Ashar Voultoiz wrote:
<snip attempt to rescue the thing>
So when some site wants to use wikidatas, it sends a
query to the
wikidata server associated with their internal reference (ex: name of
the wikipedia article and language). Wikidata then send them the
requested data and the wikidata internal reference.
When a wikidata is changed, the site send ping to every site
referencing that set of data with the update. From there the site
using data will answer wikidata with a code:
1/ data change acknowledged.
2/ no more need for this data, remove me.
3/ doesnt answer.
If it doesnt answer, there could be a system that queue the ping so it
can be sent later (and eventualy be dropped after x days).
That will work nicely, if we restrict WikiData access to "show me that
specific row from that specific table in that specific database". Which
is fine for "Show me data on that species".
But as soon as we allow queries to return lists (e.g., "show me all
species of that family"), we cannot do that anymore. Suppone someone
adds a species to WikiData.
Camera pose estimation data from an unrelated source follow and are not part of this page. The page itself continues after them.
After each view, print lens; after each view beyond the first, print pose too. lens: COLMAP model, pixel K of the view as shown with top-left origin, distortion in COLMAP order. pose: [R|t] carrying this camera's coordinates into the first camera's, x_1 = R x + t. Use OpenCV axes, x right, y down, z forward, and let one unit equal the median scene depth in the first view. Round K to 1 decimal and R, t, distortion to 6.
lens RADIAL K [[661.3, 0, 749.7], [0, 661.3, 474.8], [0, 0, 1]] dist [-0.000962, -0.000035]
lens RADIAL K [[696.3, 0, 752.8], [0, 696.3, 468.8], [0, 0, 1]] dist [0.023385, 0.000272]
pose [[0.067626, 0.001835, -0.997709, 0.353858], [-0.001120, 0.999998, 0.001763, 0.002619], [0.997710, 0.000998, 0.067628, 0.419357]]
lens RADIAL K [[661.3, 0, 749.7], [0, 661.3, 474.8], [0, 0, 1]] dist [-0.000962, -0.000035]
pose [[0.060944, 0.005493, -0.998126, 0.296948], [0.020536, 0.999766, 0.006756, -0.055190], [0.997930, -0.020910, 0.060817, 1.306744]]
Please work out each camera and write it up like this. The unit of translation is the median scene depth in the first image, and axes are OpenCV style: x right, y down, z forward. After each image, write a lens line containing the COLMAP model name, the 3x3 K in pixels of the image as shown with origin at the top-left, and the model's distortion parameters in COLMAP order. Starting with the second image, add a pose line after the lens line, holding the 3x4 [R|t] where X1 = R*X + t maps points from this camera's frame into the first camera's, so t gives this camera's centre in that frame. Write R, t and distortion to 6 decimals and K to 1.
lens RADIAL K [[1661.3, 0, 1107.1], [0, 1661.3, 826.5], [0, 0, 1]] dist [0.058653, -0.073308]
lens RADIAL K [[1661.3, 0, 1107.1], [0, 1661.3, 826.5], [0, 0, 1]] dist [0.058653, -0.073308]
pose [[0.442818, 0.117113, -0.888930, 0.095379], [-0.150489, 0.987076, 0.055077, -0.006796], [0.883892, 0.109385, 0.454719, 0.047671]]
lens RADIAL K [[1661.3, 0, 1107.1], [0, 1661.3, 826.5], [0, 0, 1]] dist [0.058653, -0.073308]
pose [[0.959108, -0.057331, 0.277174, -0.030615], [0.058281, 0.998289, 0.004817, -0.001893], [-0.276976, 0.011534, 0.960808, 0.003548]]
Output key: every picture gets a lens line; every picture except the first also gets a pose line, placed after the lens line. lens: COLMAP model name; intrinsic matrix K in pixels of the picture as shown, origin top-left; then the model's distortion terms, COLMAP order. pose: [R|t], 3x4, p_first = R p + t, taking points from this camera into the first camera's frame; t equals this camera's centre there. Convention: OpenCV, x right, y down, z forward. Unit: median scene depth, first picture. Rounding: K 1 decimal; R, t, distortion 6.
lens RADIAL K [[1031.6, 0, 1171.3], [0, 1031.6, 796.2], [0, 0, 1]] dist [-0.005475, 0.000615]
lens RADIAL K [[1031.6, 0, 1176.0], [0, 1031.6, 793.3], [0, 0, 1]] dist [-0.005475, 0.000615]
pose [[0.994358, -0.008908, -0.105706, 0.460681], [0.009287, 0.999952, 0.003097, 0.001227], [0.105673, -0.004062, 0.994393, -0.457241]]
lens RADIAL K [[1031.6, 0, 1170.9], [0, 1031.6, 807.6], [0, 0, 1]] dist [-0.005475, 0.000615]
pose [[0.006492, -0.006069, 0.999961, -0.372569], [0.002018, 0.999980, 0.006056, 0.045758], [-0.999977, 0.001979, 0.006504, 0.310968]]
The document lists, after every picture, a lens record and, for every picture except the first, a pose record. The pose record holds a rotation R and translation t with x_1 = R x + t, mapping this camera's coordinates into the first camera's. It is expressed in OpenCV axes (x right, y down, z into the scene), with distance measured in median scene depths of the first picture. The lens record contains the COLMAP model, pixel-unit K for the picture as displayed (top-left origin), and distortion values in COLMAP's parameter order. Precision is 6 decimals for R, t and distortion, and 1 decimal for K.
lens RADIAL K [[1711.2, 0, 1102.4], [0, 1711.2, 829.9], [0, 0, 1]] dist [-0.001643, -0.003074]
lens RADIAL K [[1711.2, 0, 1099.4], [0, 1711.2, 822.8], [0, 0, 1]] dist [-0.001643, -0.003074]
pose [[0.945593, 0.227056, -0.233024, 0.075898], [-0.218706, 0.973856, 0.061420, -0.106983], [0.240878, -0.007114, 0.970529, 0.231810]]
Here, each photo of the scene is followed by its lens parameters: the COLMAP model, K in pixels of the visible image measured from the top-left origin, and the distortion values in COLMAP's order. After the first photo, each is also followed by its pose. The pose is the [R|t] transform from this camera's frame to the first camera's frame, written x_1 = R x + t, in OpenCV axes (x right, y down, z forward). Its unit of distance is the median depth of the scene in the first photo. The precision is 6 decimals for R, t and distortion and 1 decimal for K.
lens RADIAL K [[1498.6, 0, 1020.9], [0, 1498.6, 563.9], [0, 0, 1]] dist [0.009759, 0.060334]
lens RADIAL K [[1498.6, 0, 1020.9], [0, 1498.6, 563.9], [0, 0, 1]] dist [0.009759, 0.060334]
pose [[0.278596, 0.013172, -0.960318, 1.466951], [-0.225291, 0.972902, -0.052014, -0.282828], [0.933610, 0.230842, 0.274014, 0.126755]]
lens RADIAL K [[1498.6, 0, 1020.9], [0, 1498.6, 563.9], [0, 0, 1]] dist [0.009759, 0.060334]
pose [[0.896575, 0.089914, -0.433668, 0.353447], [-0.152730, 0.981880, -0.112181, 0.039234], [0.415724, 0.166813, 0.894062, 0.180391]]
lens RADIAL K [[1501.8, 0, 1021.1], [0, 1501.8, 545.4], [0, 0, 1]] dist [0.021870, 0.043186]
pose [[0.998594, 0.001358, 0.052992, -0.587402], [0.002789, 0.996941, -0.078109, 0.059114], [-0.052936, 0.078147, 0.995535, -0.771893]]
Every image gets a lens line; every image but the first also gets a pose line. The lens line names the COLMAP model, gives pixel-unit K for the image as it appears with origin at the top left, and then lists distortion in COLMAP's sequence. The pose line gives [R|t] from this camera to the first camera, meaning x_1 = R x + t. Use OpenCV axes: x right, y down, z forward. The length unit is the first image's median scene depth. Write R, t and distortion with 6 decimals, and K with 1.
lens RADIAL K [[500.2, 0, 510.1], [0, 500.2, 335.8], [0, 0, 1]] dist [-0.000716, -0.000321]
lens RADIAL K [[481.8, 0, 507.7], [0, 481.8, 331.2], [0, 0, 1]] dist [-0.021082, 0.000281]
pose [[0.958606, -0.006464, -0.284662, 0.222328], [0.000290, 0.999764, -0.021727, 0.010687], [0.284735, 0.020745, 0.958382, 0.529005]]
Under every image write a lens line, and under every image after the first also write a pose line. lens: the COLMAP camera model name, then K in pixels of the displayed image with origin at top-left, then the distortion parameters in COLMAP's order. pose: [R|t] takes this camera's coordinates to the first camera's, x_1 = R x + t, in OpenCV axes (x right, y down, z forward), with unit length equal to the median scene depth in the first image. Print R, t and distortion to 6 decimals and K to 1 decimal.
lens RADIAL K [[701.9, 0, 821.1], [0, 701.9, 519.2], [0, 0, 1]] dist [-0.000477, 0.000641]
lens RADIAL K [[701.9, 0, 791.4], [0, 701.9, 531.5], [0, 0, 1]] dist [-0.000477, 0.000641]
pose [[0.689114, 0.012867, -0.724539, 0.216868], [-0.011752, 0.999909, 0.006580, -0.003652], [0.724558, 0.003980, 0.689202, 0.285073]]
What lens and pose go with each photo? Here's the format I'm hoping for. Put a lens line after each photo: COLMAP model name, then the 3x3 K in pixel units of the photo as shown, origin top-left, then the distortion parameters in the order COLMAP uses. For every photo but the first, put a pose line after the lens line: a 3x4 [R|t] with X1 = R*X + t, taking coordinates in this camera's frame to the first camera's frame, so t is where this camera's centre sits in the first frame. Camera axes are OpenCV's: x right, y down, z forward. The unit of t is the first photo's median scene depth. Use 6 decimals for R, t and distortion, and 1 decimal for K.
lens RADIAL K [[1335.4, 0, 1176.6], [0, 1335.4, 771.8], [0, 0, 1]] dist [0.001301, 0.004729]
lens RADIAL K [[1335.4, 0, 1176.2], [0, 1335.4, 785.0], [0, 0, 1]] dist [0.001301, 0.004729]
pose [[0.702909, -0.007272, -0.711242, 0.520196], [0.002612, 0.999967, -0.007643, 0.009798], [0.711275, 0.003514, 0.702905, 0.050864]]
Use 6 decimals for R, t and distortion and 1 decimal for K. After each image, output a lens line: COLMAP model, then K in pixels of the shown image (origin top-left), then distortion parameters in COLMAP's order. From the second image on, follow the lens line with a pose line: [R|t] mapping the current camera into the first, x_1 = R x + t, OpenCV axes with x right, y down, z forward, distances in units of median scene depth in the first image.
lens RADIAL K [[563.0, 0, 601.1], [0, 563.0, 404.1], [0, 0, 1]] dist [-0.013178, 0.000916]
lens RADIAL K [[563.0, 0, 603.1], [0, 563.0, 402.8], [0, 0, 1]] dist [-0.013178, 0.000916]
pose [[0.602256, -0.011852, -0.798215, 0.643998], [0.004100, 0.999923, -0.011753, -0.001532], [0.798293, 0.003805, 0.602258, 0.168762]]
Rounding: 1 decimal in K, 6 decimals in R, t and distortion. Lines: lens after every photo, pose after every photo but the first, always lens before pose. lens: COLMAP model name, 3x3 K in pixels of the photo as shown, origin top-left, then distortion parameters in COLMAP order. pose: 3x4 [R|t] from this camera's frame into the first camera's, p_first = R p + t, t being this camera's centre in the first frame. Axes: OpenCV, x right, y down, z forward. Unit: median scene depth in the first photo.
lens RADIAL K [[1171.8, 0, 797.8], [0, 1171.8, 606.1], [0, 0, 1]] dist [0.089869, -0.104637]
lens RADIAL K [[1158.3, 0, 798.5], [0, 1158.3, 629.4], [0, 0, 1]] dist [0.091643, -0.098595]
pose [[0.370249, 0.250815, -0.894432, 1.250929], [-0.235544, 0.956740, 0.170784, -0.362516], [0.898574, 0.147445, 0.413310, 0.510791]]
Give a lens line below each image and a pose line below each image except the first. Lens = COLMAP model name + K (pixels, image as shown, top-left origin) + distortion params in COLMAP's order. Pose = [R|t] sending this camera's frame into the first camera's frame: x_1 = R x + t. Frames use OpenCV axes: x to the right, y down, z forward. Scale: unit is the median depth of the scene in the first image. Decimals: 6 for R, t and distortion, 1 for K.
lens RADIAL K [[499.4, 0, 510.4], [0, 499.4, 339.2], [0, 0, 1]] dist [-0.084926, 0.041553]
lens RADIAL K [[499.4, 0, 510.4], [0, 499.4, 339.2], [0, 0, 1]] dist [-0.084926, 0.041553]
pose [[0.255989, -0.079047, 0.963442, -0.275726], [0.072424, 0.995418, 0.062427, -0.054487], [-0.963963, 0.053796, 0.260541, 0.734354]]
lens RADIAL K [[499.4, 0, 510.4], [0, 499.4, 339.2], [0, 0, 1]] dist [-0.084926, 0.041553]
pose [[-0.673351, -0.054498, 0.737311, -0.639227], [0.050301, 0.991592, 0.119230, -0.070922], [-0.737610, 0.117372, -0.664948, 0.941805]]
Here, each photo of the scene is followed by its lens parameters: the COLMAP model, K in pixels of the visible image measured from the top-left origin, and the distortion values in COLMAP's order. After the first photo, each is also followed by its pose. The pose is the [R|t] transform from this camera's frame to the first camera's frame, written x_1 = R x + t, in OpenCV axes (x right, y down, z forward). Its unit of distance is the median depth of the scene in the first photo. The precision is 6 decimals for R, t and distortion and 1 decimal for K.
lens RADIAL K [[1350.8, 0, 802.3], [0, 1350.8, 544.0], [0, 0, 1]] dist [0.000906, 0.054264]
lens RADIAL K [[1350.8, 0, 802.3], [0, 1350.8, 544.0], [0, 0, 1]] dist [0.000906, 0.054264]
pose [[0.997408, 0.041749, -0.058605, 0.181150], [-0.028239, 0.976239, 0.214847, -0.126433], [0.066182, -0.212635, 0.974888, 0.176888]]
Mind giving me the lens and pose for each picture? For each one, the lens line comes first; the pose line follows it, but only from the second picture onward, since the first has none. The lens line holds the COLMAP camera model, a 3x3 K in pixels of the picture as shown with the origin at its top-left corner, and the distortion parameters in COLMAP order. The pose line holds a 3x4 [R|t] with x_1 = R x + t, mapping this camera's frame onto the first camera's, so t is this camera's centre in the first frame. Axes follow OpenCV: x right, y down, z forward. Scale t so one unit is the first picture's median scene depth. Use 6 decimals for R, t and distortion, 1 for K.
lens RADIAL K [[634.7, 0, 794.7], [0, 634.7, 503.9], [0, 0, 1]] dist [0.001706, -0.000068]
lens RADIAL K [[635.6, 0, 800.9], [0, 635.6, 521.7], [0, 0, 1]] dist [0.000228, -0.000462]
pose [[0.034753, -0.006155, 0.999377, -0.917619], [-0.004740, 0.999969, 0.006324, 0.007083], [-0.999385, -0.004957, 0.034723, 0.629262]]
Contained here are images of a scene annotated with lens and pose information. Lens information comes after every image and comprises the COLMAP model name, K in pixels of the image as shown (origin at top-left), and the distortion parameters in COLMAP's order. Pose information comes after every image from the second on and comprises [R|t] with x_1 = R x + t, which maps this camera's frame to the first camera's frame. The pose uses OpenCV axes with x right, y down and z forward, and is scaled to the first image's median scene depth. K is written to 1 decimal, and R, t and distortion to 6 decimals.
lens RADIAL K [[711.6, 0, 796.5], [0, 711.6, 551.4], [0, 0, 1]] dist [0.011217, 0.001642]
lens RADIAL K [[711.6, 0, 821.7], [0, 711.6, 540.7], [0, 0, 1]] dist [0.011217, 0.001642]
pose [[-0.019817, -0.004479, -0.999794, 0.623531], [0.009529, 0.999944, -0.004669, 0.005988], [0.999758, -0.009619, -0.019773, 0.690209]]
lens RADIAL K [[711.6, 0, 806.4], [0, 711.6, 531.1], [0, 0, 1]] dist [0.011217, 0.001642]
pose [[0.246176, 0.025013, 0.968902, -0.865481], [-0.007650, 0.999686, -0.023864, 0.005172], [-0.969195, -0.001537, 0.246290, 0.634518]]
How can we know that a wikipedia page needs
to be updated?
Only one way to do that:
* Store the original query, the wikipedia page for that query, and its
results
* On changing any WikiData, rerun *all* these queries, compare their
results to the stored ones, and notify wikipedias if necessary
Rerunning a million queries for each data change will dwarf the possible
traffic generated from pull (pull isn't really better either; that's the
dilemma).
Also, pushing will require extensive infrastructure on the recipient's
site, which is not necessarily a wikimedia project (the data should be
available to everyone).
Magnus